Women who have more than two alcoholic drinks a week — particularly nonlight beer — appear to be at increased risk of developing the skin condition psoriasis. The cohort study of almost 83,000 nurses — over 1,000 of whom had cases of incident psoriasis — found that among women who consumed 2.3 or more alcoholic drinks per week, the relative risk (the ratio of the risk of disease among those exposed to a risk factor to the risk among those not exposed, in this case a RR >1 indicates that there was a higher risk for psoriasis in the drinking group) for psoriasis was 1.72 according to Abrar A. Qureshi, MD, of Harvard University in Boston, and colleagues. Qureshi and co-authors reported their findings in the December Archives of Dermatology.
A few retrospective and case-control studies have suggested a possible link between alcohol use and psoriasis, particularly in men, the researchers noted.
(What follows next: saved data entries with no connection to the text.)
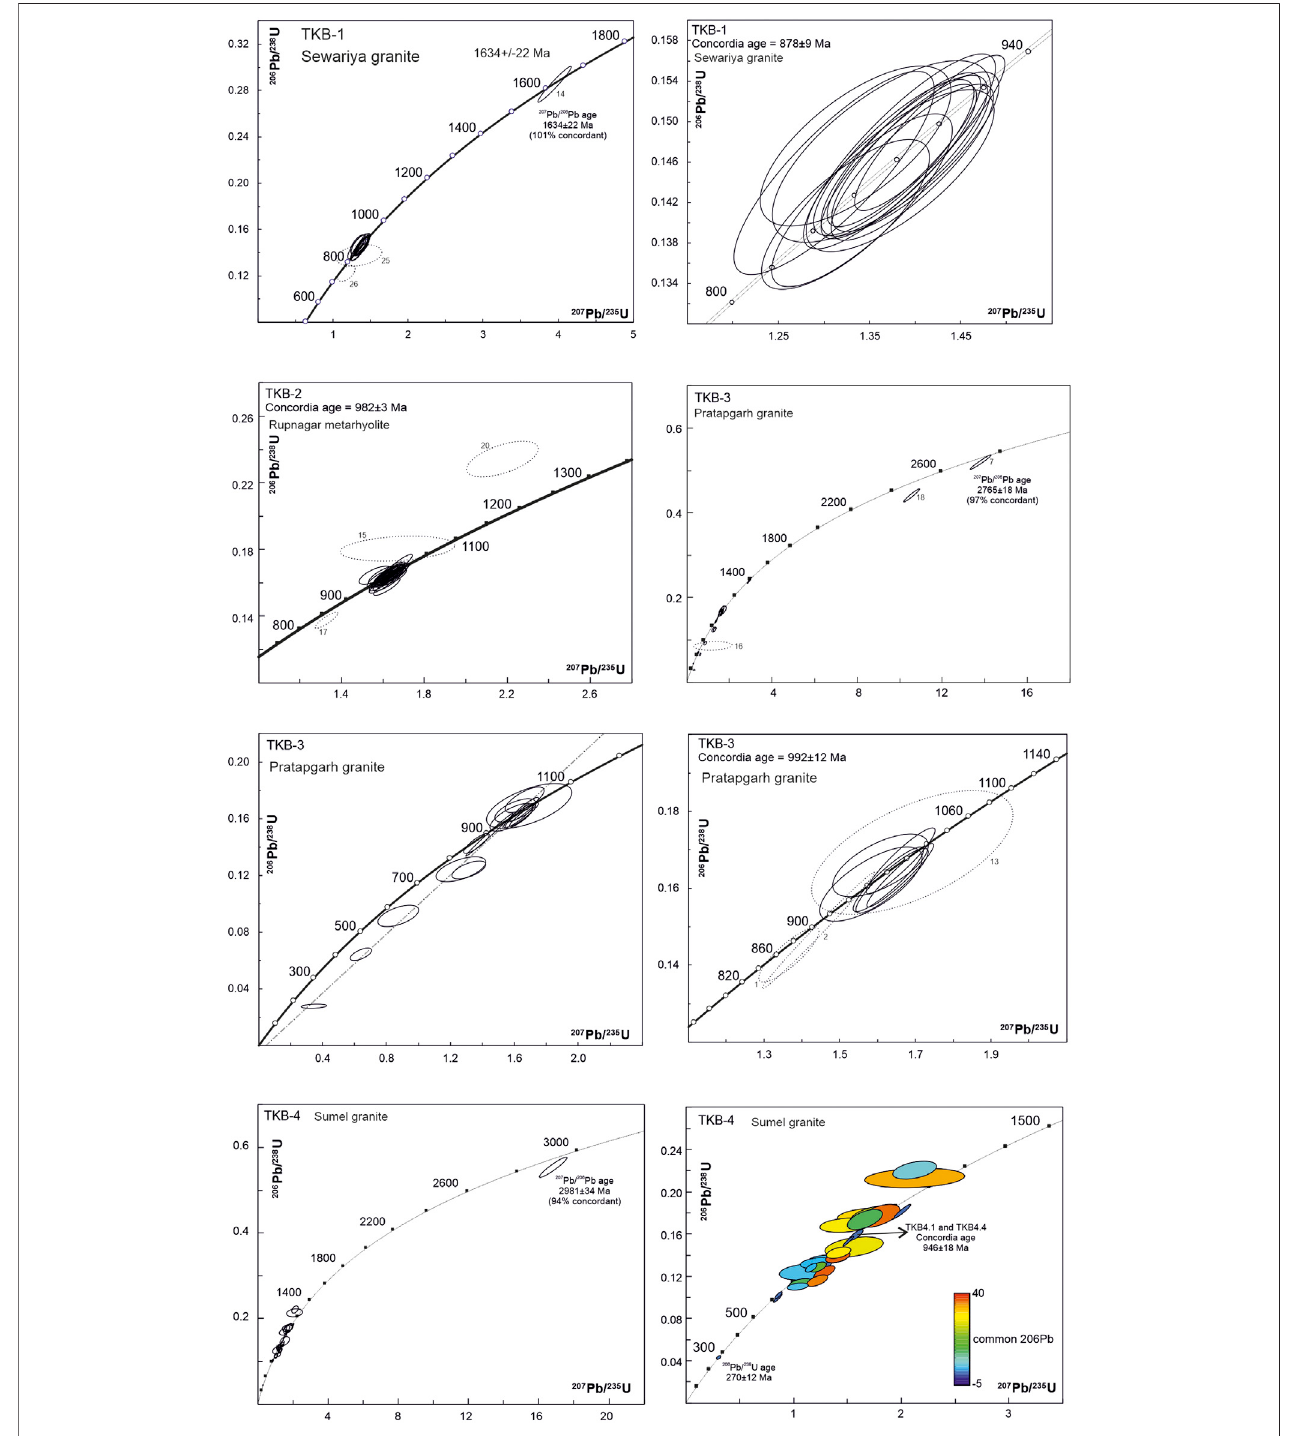
FIGURE 7 | Zircon U-Pb data for samples TKB-1, TKB-2, TKB-3, and TKB-4 locations are in Figure 2 . Errors are at 1 σ con fi dence level.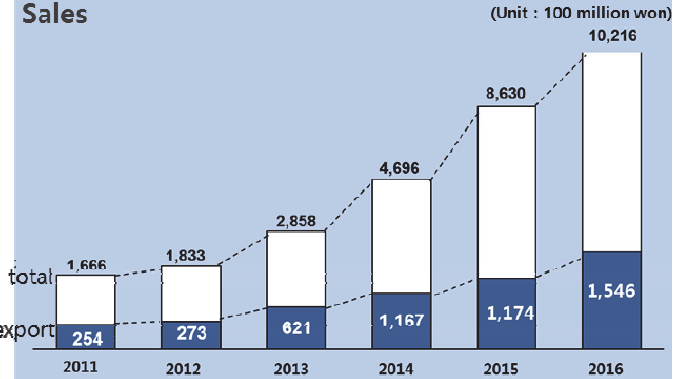
<Figure 3> Sales of growth of Dongwon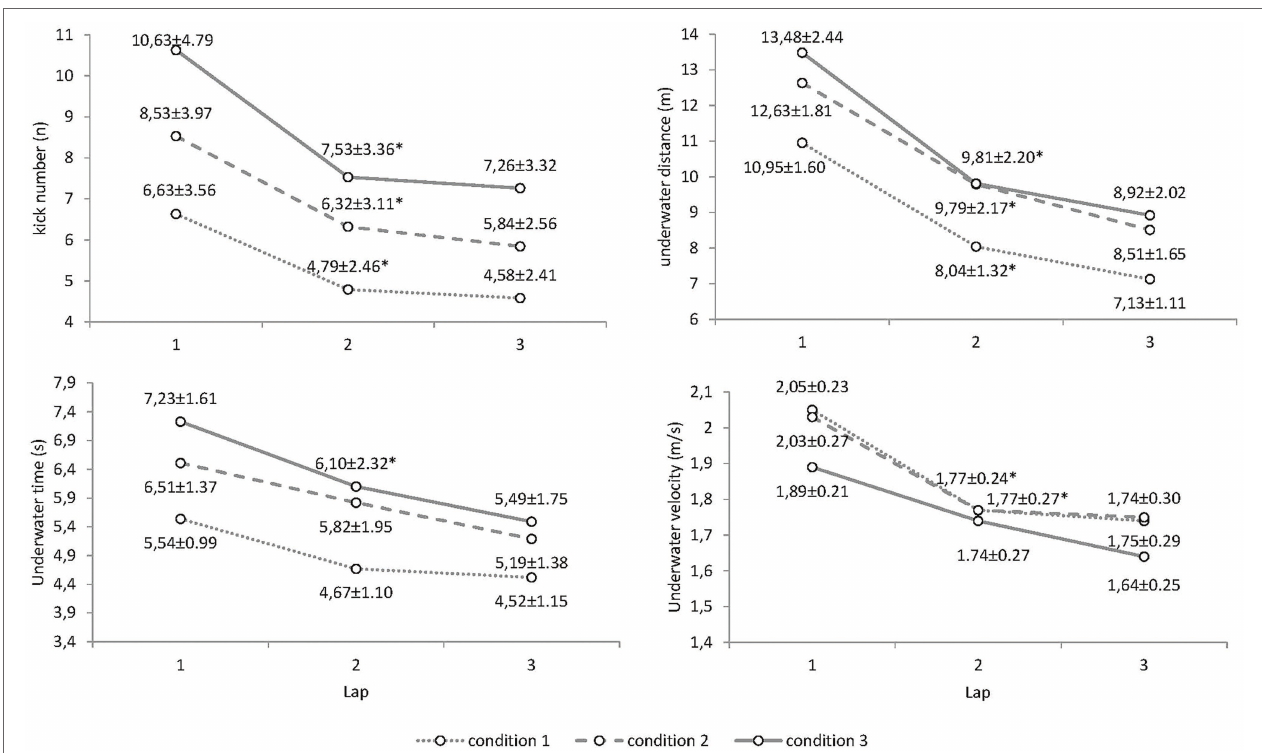
FIGURE 3 | Evolution of the underwater parameters of competitive swimmers in different underwater swimming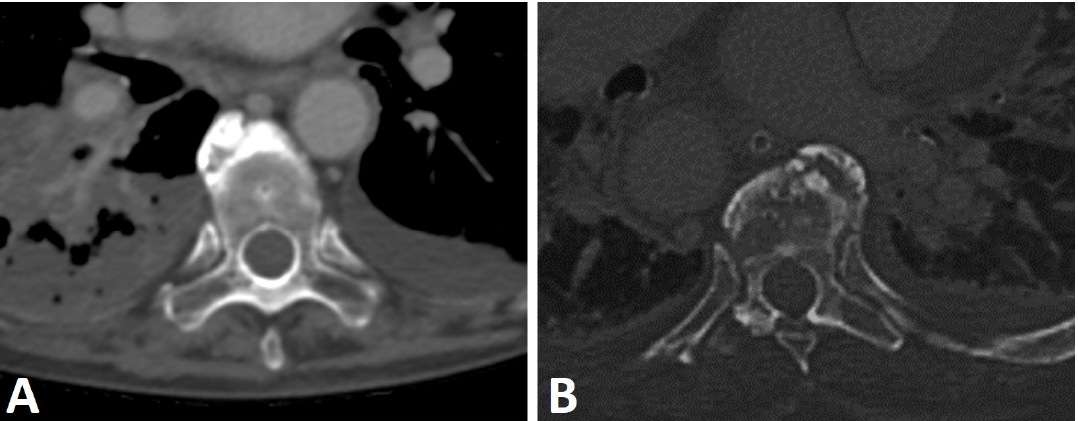
Figure 5. Axial CT images of two patients with thoracic DISH (not shown). ( A ) left-sided and ( B ) right-sided aortas with an anterior osteophyte located contralateral to the aorta’s position.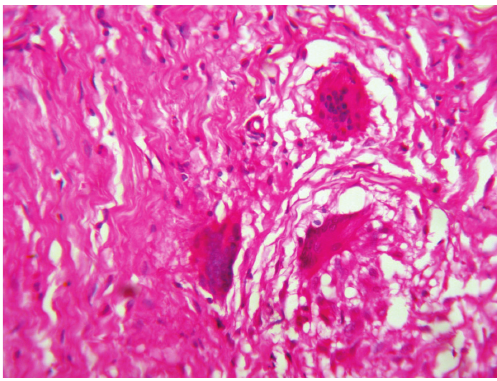
Figure 8: Photomicrograph (40x) of H&E. Resolving granulomas with giant cells.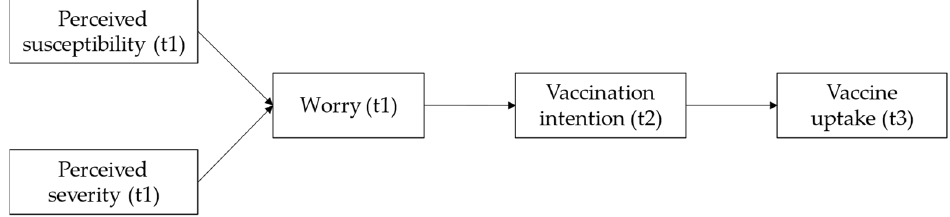
Figure 1. Graphic representation of the proposed mediating processes predicting COVID-19 vaccine uptake.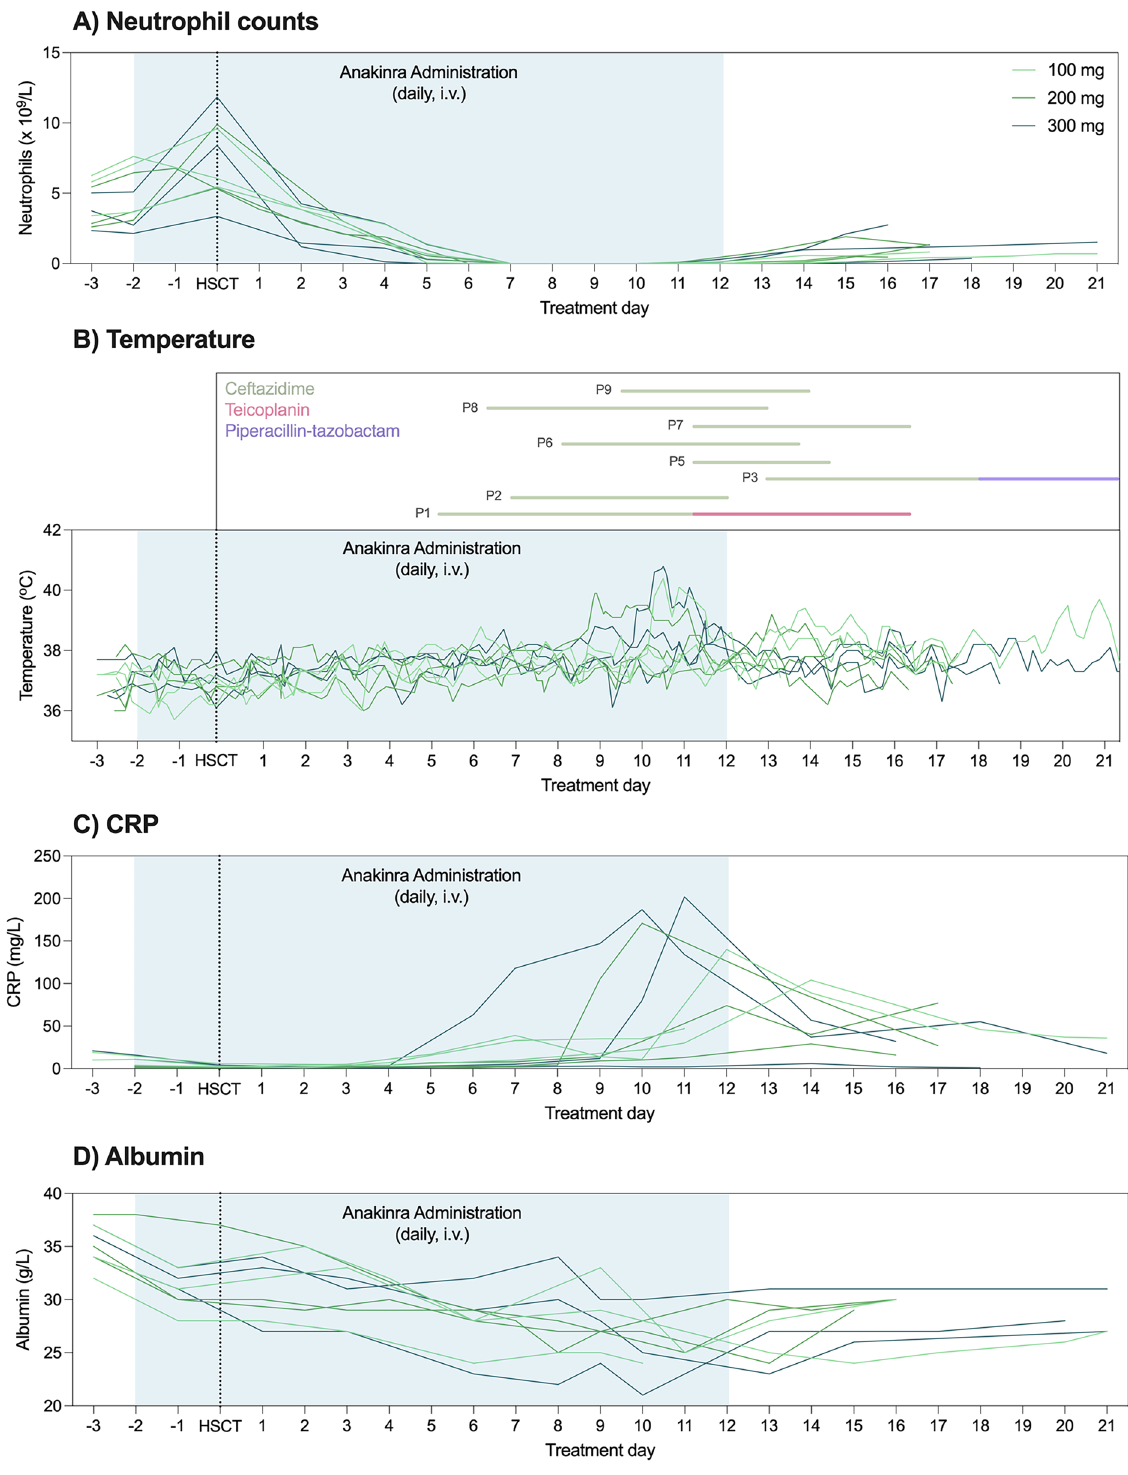
Figure 6. Clinical assessments in Phase IIA AFFECT-1 cohort treated with 100, 200 or 300 mg anakinra. ( A ) Neutrophils, ( B ) temperature with data on antbiotic use, ( C ) CRP and ( D ) albumin were assessed longitudinally in all participants. No differences were detected in any parameter. Data shown as individual participant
To see if women’s risk of the autoimmune skin disease was associated with alcohol, Qureshi’s group analyzed data from the longitudinal Nurses’ Health Study II, which began enrolling women in 1989 and periodically questioned them about health and health behaviors.
In 2005, 82,869 participants responded to a questionnaire asking whether they had ever been given a diagnosis of psoriasis; 2,430 women reported that they had.Follow-up for the current analysis began in 1991, the first year for which there was information regarding alcohol intake. During the ensuing years, there were 1,069 incident cases of psoriasis, which were included in the current analysis.
The risk for psoriasis among women who used alcohol remained significant after adjustment for variables including age, body mass index, and physical activity. In addition, the risk for psoriasis increased with greater alcohol intake. The excess risk for psoriasis among women who drank five or more nonlight beers per week was 1.53%.
When the investigators repeated the analysis for those women whose diagnosis of psoriasis was confirmed using the detailed Psoriasis Screening Tool, the risk among those who consumed five or more nonlight beers was 2.3 times higher than nondrinkers. In contrast, there was no significant increase among women who drank other types of alcohol.
The investigators hypothesized that some component in beer — specifically barley, which contains gluten — may be responsible for the increased risk, and that more grain is used to manufacture full-strength beer.The link to gluten in beer was supported by the observation that some patients with psoriasis appear to be sensitive to gluten and improve on a gluten-free diet, they noted.
Limitations of the study included reliance on patient recall for a diagnosis of psoriasis, and that the cohort was well-educated and therefore not entirely representative of the entire cohort of women in the Nurses’ Health Study.